**Work item**
Every entry below should be reproduced exactly; no picture is to be included.

**Input data**
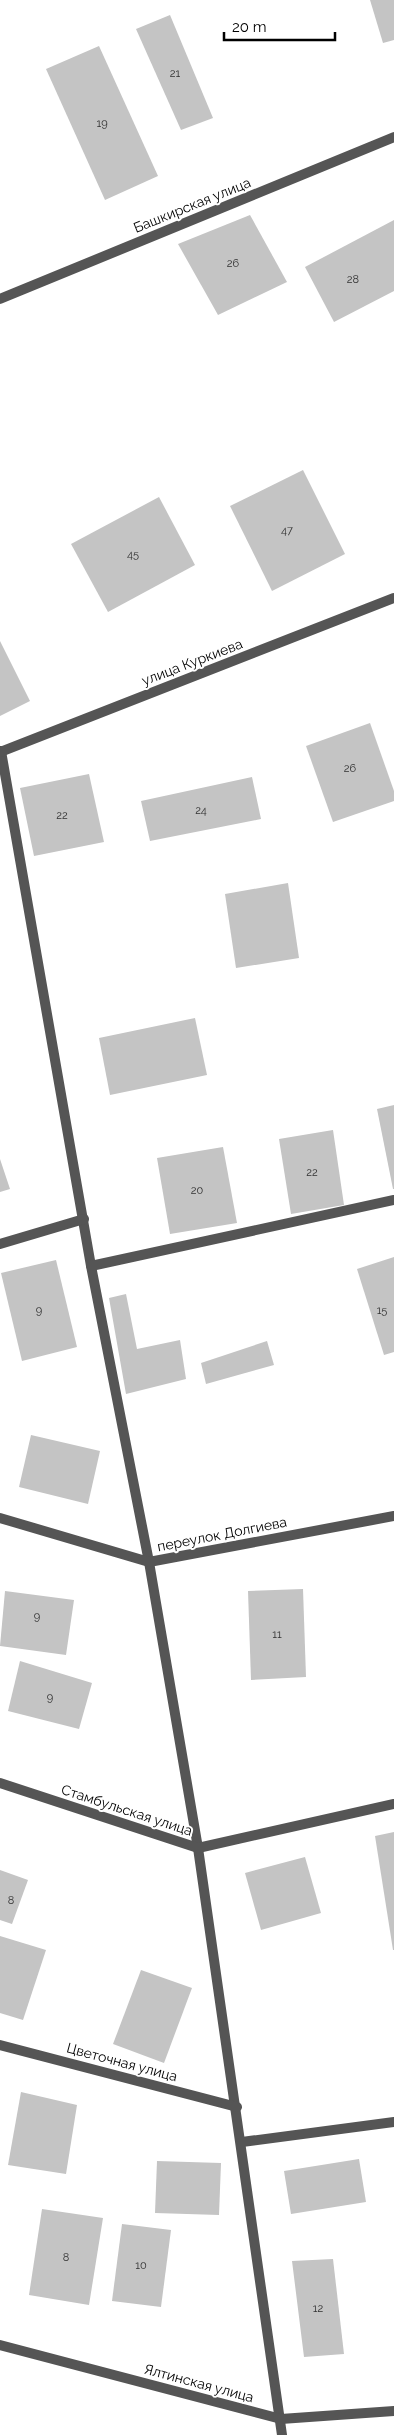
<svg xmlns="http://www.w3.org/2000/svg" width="394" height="2435" font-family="Raleway,sans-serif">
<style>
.building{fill:#c4c4c4}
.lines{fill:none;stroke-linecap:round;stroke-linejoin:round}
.street{stroke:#555;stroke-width:10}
.labels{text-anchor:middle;stroke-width:4;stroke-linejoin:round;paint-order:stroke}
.number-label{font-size:11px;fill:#313131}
.street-label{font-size:14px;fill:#000;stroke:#fff}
</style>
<rect width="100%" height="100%" fill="#fff"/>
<!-- building -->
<g class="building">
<polygon points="370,0 394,0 394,40 383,43"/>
<polygon points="170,15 213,118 181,130 136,29"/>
<polygon points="99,46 158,176 105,200 46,69"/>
<polygon points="250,215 287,282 218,315 178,244"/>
<polygon points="394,220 394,291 334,322 305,267"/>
<polygon points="303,470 345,554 272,591 230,506"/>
<polygon points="159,497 195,565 108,612 71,544"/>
<polygon points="0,641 30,701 0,716"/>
<polygon points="370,723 394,791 394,801 333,822 306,746"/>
<polygon points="89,774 104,842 34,856 20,788"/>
<polygon points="252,777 261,819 150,841 141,801"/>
<polygon points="288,883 299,958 236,968 225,894"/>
<polygon points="195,1018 207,1075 110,1095 99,1038"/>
<polygon points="394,1105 394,1189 393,1189 377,1109"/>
<polygon points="333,1130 344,1205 291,1214 279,1139"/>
<polygon points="223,1147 237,1223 170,1234 157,1158"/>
<polygon points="0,1159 10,1189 0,1192"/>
<polygon points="394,1257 394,1352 384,1355 357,1269"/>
<polygon points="56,1260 77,1347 22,1361 1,1273"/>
<polygon points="126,1294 137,1349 180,1340 186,1379 126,1394 109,1298"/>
<polygon points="267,1341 274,1365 206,1384 201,1363"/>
<polygon points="31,1435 100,1451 88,1504 19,1487"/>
<polygon points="303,1589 306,1677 251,1680 248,1591"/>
<polygon points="5,1591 74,1600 66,1655 0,1646"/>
<polygon points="20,1661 92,1683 79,1729 8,1711"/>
<polygon points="394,1832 394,1950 393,1950 375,1836"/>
<polygon points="305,1857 321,1913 261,1930 245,1873"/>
<polygon points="0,1870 28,1880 12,1924 0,1920"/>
<polygon points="0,1936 46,1950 23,2020 0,2013"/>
<polygon points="141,1970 192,1988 164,2063 113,2044"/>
<polygon points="21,2092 77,2105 66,2174 8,2165"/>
<polygon points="359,2159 366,2202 291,2214 284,2171"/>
<polygon points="157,2161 221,2163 219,2215 155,2213"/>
<polygon points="42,2209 103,2218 89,2305 29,2295"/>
<polygon points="122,2224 171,2230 161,2307 112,2301"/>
<polygon points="333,2259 344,2354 304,2357 292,2261"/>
</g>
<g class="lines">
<!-- street -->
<g class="street">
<polyline points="0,299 394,137"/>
<polyline points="1,751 91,1266 149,1562 198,1848 282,2435"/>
<polyline points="0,752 394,598"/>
<polyline points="0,1244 84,1219"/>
<polyline points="91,1266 394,1200"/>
<polyline points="0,1518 149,1562 394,1516"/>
<polyline points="0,1783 198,1848 394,1804"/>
<polyline points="0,2045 237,2107"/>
<polyline points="242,2142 394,2122"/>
<polyline points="0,2345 281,2419 394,2411"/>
</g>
</g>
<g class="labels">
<!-- number labels -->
<g class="number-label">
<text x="175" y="77">21</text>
<text x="102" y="127">19</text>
<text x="233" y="267">26</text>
<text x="353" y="283">28</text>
<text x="287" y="534">47</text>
<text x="133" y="558">45</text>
<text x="350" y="772">26</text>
<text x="201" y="814">24</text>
<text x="62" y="819">22</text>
<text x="312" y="1176">22</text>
<text x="197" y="1194">20</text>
<text x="39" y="1314">9</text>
<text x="382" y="1314">15</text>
<text x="37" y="1620">9</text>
<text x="277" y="1638">11</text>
<text x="50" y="1701">9</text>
<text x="11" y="1904">8</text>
<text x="66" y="2261">8</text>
<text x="141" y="2269">10</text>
<text x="318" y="2312">12</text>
</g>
<!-- street labels -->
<g class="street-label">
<text transform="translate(192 205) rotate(-22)" y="5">Башкирская улица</text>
<text transform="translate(192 662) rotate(-21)" y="5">улица Куркиева</text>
<text transform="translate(222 1534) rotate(-11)" y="5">переулок Долгиева</text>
<text transform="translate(127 1810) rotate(18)" y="5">Стамбульская улица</text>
<text transform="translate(122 2062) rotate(15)" y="5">Цветочная улица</text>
<text transform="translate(199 2383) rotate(15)" y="5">Ялтинская улица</text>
</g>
</g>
<!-- scale -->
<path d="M224 32v8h111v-8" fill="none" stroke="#000000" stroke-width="2.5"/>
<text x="232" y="32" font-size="15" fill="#000000" stroke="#ffffff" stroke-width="4" paint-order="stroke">20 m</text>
</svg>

**Exercise response**
<svg xmlns="http://www.w3.org/2000/svg" width="394" height="2435" font-family="Raleway,sans-serif">
<style>
.building{fill:#c4c4c4}
.lines{fill:none;stroke-linecap:round;stroke-linejoin:round}
.street{stroke:#555;stroke-width:10}
.labels{text-anchor:middle;stroke-width:4;stroke-linejoin:round;paint-order:stroke}
.number-label{font-size:11px;fill:#313131}
.street-label{font-size:14px;fill:#000;stroke:#fff}
</style>
<rect width="100%" height="100%" fill="#fff"/>
<!-- building -->
<g class="building">
<polygon points="370,0 394,0 394,40 383,43"/>
<polygon points="170,15 213,118 181,130 136,29"/>
<polygon points="99,46 158,176 105,200 46,69"/>
<polygon points="250,215 287,282 218,315 178,244"/>
<polygon points="394,220 394,291 334,322 305,267"/>
<polygon points="303,470 345,554 272,591 230,506"/>
<polygon points="159,497 195,565 108,612 71,544"/>
<polygon points="0,641 30,701 0,716"/>
<polygon points="370,723 394,791 394,801 333,822 306,746"/>
<polygon points="89,774 104,842 34,856 20,788"/>
<polygon points="252,777 261,819 150,841 141,801"/>
<polygon points="288,883 299,958 236,968 225,894"/>
<polygon points="195,1018 207,1075 110,1095 99,1038"/>
<polygon points="394,1105 394,1189 393,1189 377,1109"/>
<polygon points="333,1130 344,1205 291,1214 279,1139"/>
<polygon points="223,1147 237,1223 170,1234 157,1158"/>
<polygon points="0,1159 10,1189 0,1192"/>
<polygon points="394,1257 394,1352 384,1355 357,1269"/>
<polygon points="56,1260 77,1347 22,1361 1,1273"/>
<polygon points="126,1294 137,1349 180,1340 186,1379 126,1394 109,1298"/>
<polygon points="267,1341 274,1365 206,1384 201,1363"/>
<polygon points="31,1435 100,1451 88,1504 19,1487"/>
<polygon points="303,1589 306,1677 251,1680 248,1591"/>
<polygon points="5,1591 74,1600 66,1655 0,1646"/>
<polygon points="20,1661 92,1683 79,1729 8,1711"/>
<polygon points="394,1832 394,1950 393,1950 375,1836"/>
<polygon points="305,1857 321,1913 261,1930 245,1873"/>
<polygon points="0,1870 28,1880 12,1924 0,1920"/>
<polygon points="0,1936 46,1950 23,2020 0,2013"/>
<polygon points="141,1970 192,1988 164,2063 113,2044"/>
<polygon points="21,2092 77,2105 66,2174 8,2165"/>
<polygon points="359,2159 366,2202 291,2214 284,2171"/>
<polygon points="157,2161 221,2163 219,2215 155,2213"/>
<polygon points="42,2209 103,2218 89,2305 29,2295"/>
<polygon points="122,2224 171,2230 161,2307 112,2301"/>
<polygon points="333,2259 344,2354 304,2357 292,2261"/>
</g>
<g class="lines">
<!-- street -->
<g class="street">
<polyline points="0,299 394,137"/>
<polyline points="1,751 91,1266 149,1562 198,1848 282,2435"/>
<polyline points="0,752 394,598"/>
<polyline points="0,1244 84,1219"/>
<polyline points="91,1266 394,1200"/>
<polyline points="0,1518 149,1562 394,1516"/>
<polyline points="0,1783 198,1848 394,1804"/>
<polyline points="0,2045 237,2107"/>
<polyline points="242,2142 394,2122"/>
<polyline points="0,2345 281,2419 394,2411"/>
</g>
</g>
<g class="labels">
<!-- number labels -->
<g class="number-label">
<text x="175" y="77">21</text>
<text x="102" y="127">19</text>
<text x="233" y="267">26</text>
<text x="353" y="283">28</text>
<text x="287" y="534">47</text>
<text x="133" y="558">45</text>
<text x="350" y="772">26</text>
<text x="201" y="814">24</text>
<text x="62" y="819">22</text>
<text x="312" y="1176">22</text>
<text x="197" y="1194">20</text>
<text x="39" y="1314">9</text>
<text x="382" y="1314">15</text>
<text x="37" y="1620">9</text>
<text x="277" y="1638">11</text>
<text x="50" y="1701">9</text>
<text x="11" y="1904">8</text>
<text x="66" y="2261">8</text>
<text x="141" y="2269">10</text>
<text x="318" y="2312">12</text>
</g>
<!-- street labels -->
<g class="street-label">
<text transform="translate(192 205) rotate(-22)" y="5">Башкирская улица</text>
<text transform="translate(192 662) rotate(-21)" y="5">улица Куркиева</text>
<text transform="translate(222 1534) rotate(-11)" y="5">переулок Долгиева</text>
<text transform="translate(127 1810) rotate(18)" y="5">Стамбульская улица</text>
<text transform="translate(122 2062) rotate(15)" y="5">Цветочная улица</text>
<text transform="translate(199 2383) rotate(15)" y="5">Ялтинская улица</text>
</g>
</g>
<!-- scale -->
<path d="M224 32v8h111v-8" fill="none" stroke="#000000" stroke-width="2.5"/>
<text x="232" y="32" font-size="15" fill="#000000" stroke="#ffffff" stroke-width="4" paint-order="stroke">20 m</text>
</svg>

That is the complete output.